Even with this immense power, things only got worse. “You’d wait 15 minutes with a 100 computers compiling a 10-line program,” Thompson explained.

This was in the early 2000s, around 2006 or 2007, when Google was the epicenter of software innovation, attracting brilliant minds from Bell Labs and beyond. They were pushing the envelope, but this compilation bottleneck was crippling their iteration speed. Every minor change required a monumental effort to compile, hurting productivity and frustrating developers.

The Birth of a New Language

Rob Pike, in particular, was deeply troubled by the system’s overwhelming complexity. The frustration reached a boiling point.

“The three of us got in an office and said, ‘What are we going to do about it?’” Thompson recounted. His solution was audacious and direct: “I said, ‘Let’s write a language.’”

In that moment, three of the world’s top engineers decided to solve a company-wide infrastructure problem by creating a new programming language from scratch. It was a bold, decisive move. “So, we wrote a language. They don’t make them like this anymore,” he said.

The team was a perfect combination of talent. Rob Pike understood the deep-seated software problems at Google. Ken Thompson brought his extensive history with language design and compilation. Robert Griesemer was a “jack of all languages,” possessing a theoretical mastery of programming language mechanics. Thompson focused on the hard parts—compilation, garbage collection—while the others brought their unique expertise. It was a dream team.

The Power of the Standard Library

The initial version of Go was barebones, much like C, with no batteries included. However, after the original creators laid the foundation, other brilliant engineers and open-source contributors stepped in to build out what would become one of Go’s greatest strengths: its standard library.

This library is now famous for its comprehensive and magnificent design. It provides robust, production-ready packages for everything from networking and cryptography to text processing and concurrency. There are very few reasons to look outside the standard library for common tasks. While you certainly can use third-party packages, the reality is that almost everything you need is already built into the language.

“Now I write in Go almost exclusively,” Thompson noted, “and almost exclusively I use nothing but the standard libraries.”

Simplicity and Speed

One of Go’s defining features is its simplicity. It is arguably one of the easiest modern languages to learn, perhaps rivaled only by Python in its accessibility. You can grasp the fundamentals in an hour.

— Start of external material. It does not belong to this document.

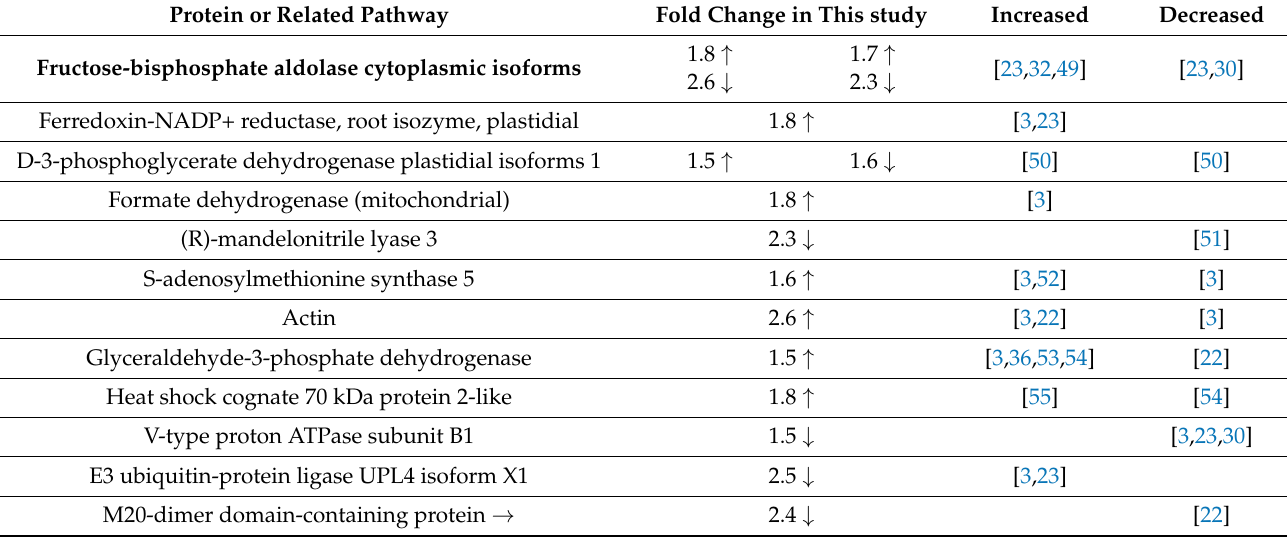
Table A1. Some references in the literature concerning salt-responsive proteins in roots. Isoenzymes can exhibit different fold changes. ↑ upregulated and ↓ downregulated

The learning experience is often interactive. Many online Go tutorials feature a terminal-like window where you can type code and see it execute instantly. As you type, the program runs and provides the answer, creating a tight feedback loop that accelerates learning.

package main

import "fmt"

// A simple function to illustrate Go's syntax.
func getGreeting(name string) string {
    // Returns a personalized greeting.
    return fmt.Sprintf("Hello, %s! Welcome to Go.", name)
}

func main() {
    // A simple 10-line program can be powerful in Go.
    // This demonstrates the ease of use.
    users := []string{"Alice", "Bob", "Charlie"}
    for _, user := range users {
        message := getGreeting(user)
        fmt.Println(message)
    }
}

The story of Go is a fascinating look into the minds of brilliant engineers. It evolved from a practical solution to a real-world problem at Google, and through collaboration, it became a powerful, accessible language for the entire world. It stands as a testament to the idea that sometimes, the best way to fix a complex problem is to start over with a simple, elegant solution.